Why it matters: the federal FMAP affects how much of Medicaid costs the federal government will cover. A lower FMAP raises the state’s general‑fund obligation for Medicaid, affecting Montana’s budget planning and potential tradeoffs across programs.

Legislative fiscal staff framed the numbers in detail. A staff presenter summarized the division’s funding mix: roughly 76.2 percent federal funds, 15.6 percent general fund and 8.2 percent state special revenue for the HRD request. The staff noted FMAP fell from 62.37 percent for fiscal 2025 to a projected 61.47 percent for fiscal 2026, a roughly 0.9 percentage‑point decline that increases state match pressure.

The department and legislative fiscal staff tied that FMAP movement to a set of present‑law adjustments (DPs). Paired DPs address core services for both Medicaid expansion and traditional Medicaid; several are caseload adjustments that do not change eligibility or covered services but change projected spending because of utilization and enrollment trends. For example, an expansion core services package (DP 11891) proposes a reduction driven by projected lower utilization; by contrast, a traditional Medicaid core package (DP 11991) requests an increase tied largely to pharmacy spending projections.

A single new proposal, DP 11803, realigns $3,000,000 annually by reducing general fund and increasing state special revenue from the I‑155 Healthy Montana Kids (HMK) account. The presenters said the switch does not change total program cost but uses available HMK fund balance and expected revenues to offset general fund needs.

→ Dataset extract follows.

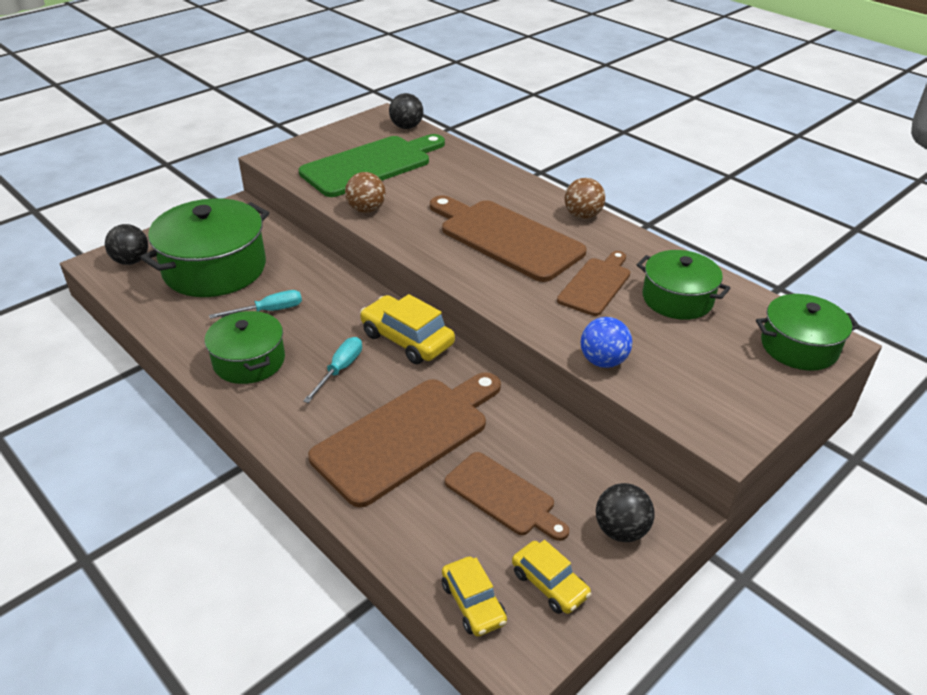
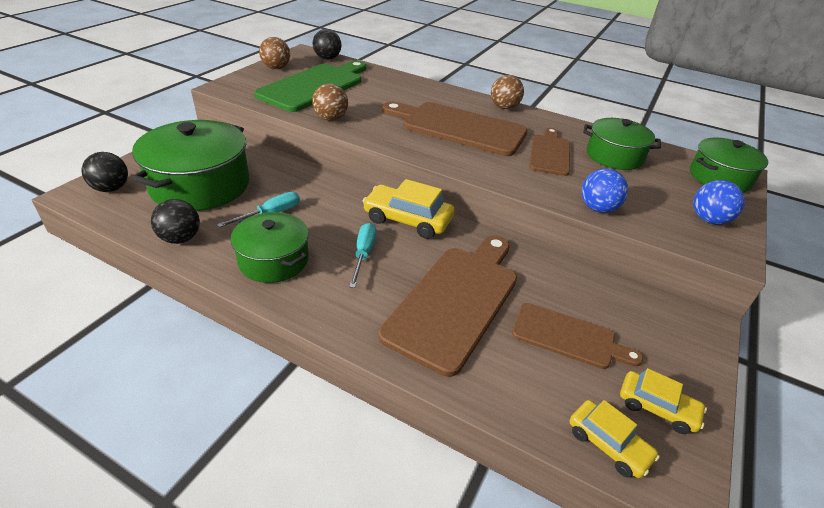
camera: 20 degrees left, 0 degrees up
black ball [596,483,655,542] -> black ball moved to [151,199,200,244]
none -> brown ball [259,37,290,69]
none -> blue ball [693,180,745,224]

Committee members asked for more granular numbers. Presenters said FMAP projections (example figures cited in testimony) were: fiscal 2025 federal match ~62.37%, fiscal 2026 projected ~61.61% (department projection earlier in the presentation), and fiscal 2027 projected ~61.47%. The staff also said the present‑law FMAP adjustments result primarily in fund switching (federal to state/general fund changes) rather than policy or eligibility changes.

The department noted separate drivers within HRD. Medicaid expansion costs were described as concentrated in hospital supplemental payments, pharmacy and physician services; HRD projected caseload decreases for expansion but increases in traditional Medicaid pharmacy spending. The Healthy Montana Kids (HMK) program showed a recent enrollment decline that reduced its appropriation requests for subsequent years.

Subcommittee next steps and data follow‑up: legislators sought more detail on FMAP sensitivity (dollar effect per percentage point) and asked LFD and department staff to provide clearer dollar translations of small percentage changes. The chair and staff agreed to a follow‑up meeting to consolidate data requests and to provide additional supporting tables and longitudinal reports. LFD staff offered to meet with department staff during lunch or after floor session to coordinate responses and consolidate incoming data requests.

Ending: HRD’s budget presentation concluded with committee members signaling follow‑up work on FMAP sensitivities, caseload methodology and the $3 million fund switch to the I‑155 HMK account. The division and LFD agreed to provide supplemental materials and refined estimates as the committee continues review.